Last week, Rasmussen released results of a survey it conducted regarding the Federal Reserve. According to the statistical analysis, 74% of adults “favor auditing the Federal Reserve and making the results available to the public.” That was a strikingly high number and thus can lend itself to dramatic interpretations.
I don’t have subscription access to Rasmussen’s details on the poll, but the “teaser” did note one particular hypothesis as to why there may be so much angst here. Since that 74% number is higher than you see on almost every politically-charged question (meaning it is exceedingly rare to see so much agreement on anything, let alone the Fed), reasoned speculation points toward, “perhaps in part because a sizable number think the Fed chairman has too much power over the economy.”
Since we already engaged in hypothetical extrapolation, it probably isn’t too unreasonable to suggest that if, given Rasmussen’s statement above, the economy was growing robustly such interest in the Fed would be rather minimal. After all, if monetary policy were successful in the perceptions of the vast majority of the population, then they would not be as interested in the Fed’s power given any assumed causal relationship. In this case, like so many other political issues, success (from the standpoint of the political agent) yields public apathy, if not downright satisfaction. Therefore we can surmise the inverse as also true.
Again, all the usual caveats apply here including poll interpretations and statistical validity, not to mention that favoring an audit of the Fed is not necessarily the same as dissatisfaction with its policies. However, it also stands to reason that the public is feeling much less warm glow from the current state of economic progress and is beginning (or continuing) to connect the lack of progress with the most obvious factor. QE is very highly visible and it has been sold unambiguously and persistently as an economic elixir.

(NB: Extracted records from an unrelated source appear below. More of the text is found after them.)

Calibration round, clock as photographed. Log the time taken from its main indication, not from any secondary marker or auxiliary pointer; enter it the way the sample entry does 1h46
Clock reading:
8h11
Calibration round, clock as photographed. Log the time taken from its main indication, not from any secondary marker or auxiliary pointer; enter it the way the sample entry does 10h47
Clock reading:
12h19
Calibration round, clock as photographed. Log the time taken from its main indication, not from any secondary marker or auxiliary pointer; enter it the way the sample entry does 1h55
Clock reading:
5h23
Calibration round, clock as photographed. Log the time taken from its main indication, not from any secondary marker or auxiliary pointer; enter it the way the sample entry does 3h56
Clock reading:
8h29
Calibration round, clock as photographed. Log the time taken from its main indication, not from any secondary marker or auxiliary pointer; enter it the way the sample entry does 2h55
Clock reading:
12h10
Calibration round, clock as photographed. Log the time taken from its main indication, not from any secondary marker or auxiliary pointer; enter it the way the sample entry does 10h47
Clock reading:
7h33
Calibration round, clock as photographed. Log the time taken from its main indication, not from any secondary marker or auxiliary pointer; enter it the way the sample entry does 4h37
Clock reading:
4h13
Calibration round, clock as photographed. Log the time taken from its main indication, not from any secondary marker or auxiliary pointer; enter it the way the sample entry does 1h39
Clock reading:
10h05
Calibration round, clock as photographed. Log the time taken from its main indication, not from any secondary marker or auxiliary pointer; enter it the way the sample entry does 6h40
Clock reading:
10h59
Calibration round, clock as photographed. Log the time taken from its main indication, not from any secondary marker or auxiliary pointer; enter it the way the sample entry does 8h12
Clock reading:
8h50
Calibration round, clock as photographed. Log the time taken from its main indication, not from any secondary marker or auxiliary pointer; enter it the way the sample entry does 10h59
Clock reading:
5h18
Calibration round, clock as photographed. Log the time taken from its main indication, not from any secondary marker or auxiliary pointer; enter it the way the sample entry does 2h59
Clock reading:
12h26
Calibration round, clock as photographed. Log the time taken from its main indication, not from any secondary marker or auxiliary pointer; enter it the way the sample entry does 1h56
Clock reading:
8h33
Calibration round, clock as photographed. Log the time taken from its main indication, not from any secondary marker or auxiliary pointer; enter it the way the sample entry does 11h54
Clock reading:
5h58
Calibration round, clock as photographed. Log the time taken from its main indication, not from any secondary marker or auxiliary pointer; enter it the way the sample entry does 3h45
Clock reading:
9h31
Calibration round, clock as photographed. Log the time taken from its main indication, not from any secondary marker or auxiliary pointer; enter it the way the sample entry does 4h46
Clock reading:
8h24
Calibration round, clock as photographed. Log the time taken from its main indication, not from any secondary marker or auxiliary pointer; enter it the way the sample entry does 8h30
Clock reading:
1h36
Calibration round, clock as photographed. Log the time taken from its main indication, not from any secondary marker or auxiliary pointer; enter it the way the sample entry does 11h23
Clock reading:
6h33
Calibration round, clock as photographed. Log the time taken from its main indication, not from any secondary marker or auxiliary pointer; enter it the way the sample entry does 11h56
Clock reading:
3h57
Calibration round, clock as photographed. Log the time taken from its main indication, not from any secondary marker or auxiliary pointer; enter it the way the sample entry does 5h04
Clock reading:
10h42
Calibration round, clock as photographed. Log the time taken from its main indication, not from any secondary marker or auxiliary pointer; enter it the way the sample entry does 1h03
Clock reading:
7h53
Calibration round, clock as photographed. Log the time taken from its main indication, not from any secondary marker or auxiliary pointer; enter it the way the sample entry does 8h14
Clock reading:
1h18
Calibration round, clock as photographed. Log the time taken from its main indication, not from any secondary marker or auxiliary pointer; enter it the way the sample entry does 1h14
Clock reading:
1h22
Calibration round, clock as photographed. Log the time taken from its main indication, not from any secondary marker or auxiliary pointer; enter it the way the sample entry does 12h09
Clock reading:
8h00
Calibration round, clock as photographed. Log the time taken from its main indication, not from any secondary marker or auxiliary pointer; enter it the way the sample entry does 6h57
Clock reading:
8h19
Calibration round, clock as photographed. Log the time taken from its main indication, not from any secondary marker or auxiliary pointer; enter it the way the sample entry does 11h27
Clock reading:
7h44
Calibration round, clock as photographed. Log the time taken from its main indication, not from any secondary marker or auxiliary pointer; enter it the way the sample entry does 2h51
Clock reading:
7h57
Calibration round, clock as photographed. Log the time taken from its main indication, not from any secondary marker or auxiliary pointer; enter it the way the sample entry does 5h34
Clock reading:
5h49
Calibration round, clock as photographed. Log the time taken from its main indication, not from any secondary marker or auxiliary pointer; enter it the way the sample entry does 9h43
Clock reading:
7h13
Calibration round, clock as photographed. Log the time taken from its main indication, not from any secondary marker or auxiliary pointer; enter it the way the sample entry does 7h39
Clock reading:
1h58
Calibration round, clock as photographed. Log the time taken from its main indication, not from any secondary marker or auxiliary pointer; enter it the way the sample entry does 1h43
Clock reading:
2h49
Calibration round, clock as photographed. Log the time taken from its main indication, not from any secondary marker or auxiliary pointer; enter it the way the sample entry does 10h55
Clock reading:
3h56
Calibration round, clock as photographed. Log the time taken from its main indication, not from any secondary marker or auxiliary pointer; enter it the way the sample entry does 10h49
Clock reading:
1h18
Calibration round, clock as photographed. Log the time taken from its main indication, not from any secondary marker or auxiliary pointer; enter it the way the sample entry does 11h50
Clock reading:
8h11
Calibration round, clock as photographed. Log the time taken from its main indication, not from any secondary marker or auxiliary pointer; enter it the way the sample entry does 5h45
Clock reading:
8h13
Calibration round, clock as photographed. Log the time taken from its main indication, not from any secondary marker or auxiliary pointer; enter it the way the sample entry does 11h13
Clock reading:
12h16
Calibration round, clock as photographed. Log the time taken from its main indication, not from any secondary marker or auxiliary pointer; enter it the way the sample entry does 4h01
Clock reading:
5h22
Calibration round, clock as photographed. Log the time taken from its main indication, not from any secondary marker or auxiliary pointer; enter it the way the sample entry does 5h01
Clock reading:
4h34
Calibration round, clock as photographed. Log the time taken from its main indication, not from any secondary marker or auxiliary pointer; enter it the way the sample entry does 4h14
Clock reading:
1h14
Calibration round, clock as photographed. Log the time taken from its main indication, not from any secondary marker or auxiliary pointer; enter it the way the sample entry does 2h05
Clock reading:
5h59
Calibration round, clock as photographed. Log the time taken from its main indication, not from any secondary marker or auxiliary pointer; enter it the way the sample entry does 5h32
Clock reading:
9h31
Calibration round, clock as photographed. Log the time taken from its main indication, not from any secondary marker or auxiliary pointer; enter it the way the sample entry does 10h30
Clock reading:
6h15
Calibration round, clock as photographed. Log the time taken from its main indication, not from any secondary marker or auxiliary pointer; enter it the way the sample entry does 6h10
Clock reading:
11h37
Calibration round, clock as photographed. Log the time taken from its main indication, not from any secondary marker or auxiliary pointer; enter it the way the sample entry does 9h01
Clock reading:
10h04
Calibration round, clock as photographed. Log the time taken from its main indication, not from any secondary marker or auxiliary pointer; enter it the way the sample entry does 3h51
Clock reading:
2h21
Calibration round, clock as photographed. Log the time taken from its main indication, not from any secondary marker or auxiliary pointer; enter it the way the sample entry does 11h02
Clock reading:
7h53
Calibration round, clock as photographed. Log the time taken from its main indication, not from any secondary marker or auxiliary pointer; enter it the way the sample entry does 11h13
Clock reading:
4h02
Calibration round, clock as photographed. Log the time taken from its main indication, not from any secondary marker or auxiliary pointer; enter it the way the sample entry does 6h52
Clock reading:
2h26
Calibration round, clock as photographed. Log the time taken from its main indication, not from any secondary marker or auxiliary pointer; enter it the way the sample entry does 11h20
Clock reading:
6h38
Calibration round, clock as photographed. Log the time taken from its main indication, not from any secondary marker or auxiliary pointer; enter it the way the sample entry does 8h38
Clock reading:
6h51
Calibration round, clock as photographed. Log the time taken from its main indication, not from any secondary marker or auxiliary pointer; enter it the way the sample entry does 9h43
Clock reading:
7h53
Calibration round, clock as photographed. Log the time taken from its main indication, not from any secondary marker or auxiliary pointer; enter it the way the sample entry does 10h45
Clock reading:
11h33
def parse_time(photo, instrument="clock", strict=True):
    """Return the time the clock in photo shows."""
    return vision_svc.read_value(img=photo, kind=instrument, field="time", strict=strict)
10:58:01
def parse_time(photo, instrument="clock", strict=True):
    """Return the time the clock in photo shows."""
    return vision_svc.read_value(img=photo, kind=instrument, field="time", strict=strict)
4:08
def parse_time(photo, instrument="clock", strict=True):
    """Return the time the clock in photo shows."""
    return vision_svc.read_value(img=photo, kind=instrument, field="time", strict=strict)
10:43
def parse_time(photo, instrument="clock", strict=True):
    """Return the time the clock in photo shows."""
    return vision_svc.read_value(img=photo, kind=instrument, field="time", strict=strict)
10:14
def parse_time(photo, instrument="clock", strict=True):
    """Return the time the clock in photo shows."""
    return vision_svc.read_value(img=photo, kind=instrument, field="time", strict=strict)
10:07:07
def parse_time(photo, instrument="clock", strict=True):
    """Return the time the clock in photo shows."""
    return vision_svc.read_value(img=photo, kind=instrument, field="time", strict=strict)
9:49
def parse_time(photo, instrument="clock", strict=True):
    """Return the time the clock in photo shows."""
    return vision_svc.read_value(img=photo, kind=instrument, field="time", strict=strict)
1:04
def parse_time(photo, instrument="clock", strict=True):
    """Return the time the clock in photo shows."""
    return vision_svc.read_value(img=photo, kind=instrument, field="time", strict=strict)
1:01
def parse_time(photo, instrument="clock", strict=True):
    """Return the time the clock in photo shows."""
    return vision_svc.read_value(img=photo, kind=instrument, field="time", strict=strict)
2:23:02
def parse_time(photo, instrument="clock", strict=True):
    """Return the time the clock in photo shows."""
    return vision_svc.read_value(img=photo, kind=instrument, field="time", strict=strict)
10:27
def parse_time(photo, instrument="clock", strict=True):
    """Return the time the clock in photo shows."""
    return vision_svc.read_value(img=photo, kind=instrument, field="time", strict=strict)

At some point, given this overall failure to engineer what was promised, patience in QE was bound to run out. The Fed can proclaim “emergency” all it wants, or, as Janet Yellen indicated, the economy is still in need of “aid.” However, it has been 52 months since the Great Recession officially ended, so the there is more than a little disconnect between these sentiments. It is not a big leap to go from dissatisfaction with the current state of the economy to retributions over why that continues to be the case.
What may be more important, and what caught my interest here, is that any change in monetary faith among the population is significant. Again, I may be making too much of one poll and stretching interpretation too far, but it stands to reason that patience over monetary interventions is not unlimited. Further implication of that might extend not just over economic affairs, but investments. We have already learned from this summer that credit markets have very different views on monetary policy and what constitutes “tightening.” Investors may, at some point, begin to question what QE even means to them, even if the economic fundamentals are not enough on their own.
At some point, this waning faith just might, maybe and perhaps, also apply to stocks. Bubbles don’t last forever. Perhaps Rasmussen would provide a vital service by asking the same poll question to those that actually have great access to asset inflation.